Over the weekend, more details emerged about the breach at U. of Cincinnati Medical Center that resulted in a patient’s syphilis diagnosis being posted to Facebook. The new details do not totally agree with claims in the woman’s lawsuit. Robert Scalese reports:
According to the hospital, it was a financial services employee who accessed the files. He was fired and the hospital reported the incident.
“We are outraged that anyone might misuse a position with UC Health to attempt to embarrass or cause harm to another person. This is contrary to our ethic and the training we provide to our associates, and we took immediate action as a result,” wrote UC Medical Center President Lee Ann Liska in the statement.
The hospital said no other individuals were involved in accessing the personal file.
UCMC’s full statement on the incident can be found here.
There’s no doubt in anyone’s mind, I suspect, that this is a nightmare breach for the patient and the covered entity. So let me just ask: did a financial services employee really need to have access to the diagnostic records? If so, what else can a covered entity do to prevent this type of thing? And if not, what should the covered entity have done to limit access?

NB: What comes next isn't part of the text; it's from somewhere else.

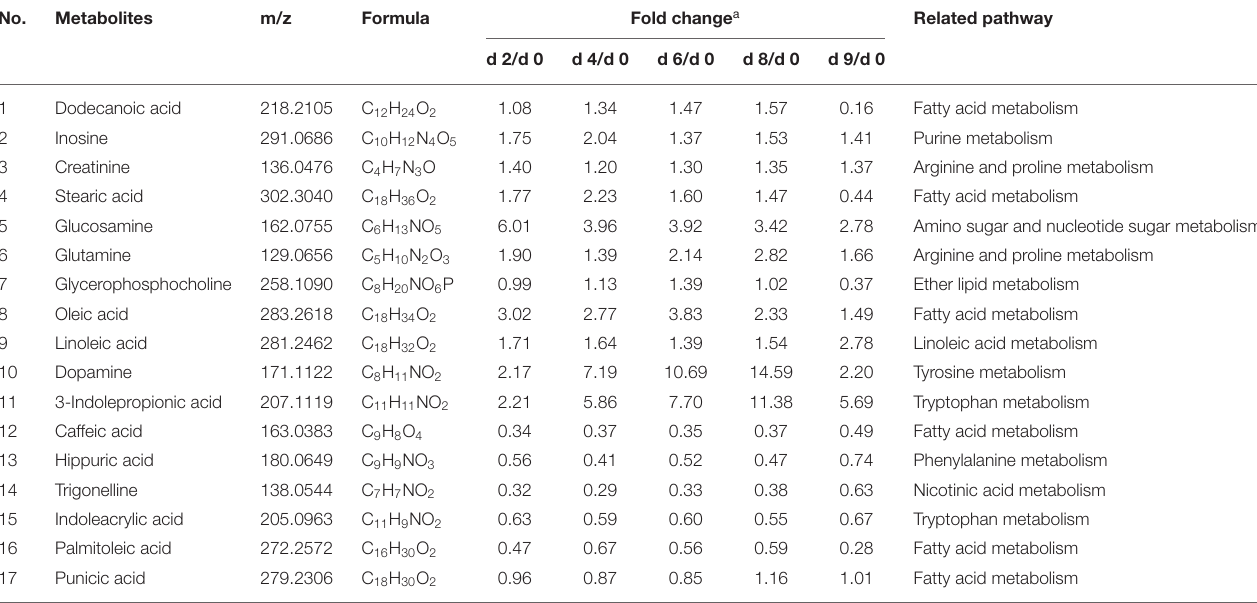
TABLE 3 | Effects of feeding level at metabolizable energy for maintenance on the concentration of plasma biochemical parameters in growing pigs.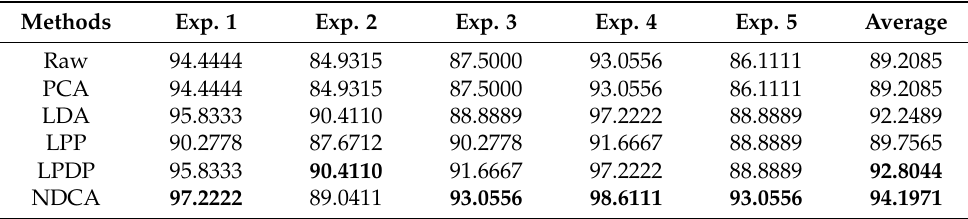
Table 6. Classification accuracy (%) of different dimension reduction algorithms using NN as the classifier.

In this case, the patient is seeking $25,000 in compensation, which I suspect the UCMC would be happy to pay to make this case go away, as the bad press they are receiving is worth a lot more than that. But if they decided to fight the lawsuit (which I don’t expect), would the patient prevail? We’ve already seen one case in New York where a court held that a clinic was not liable for the bad actions by an employee in a similar type of situation (disclosure of STD status), because the employee was not acting within the scope of their duties at the time of their wrongdoing. Could the same thing happen here?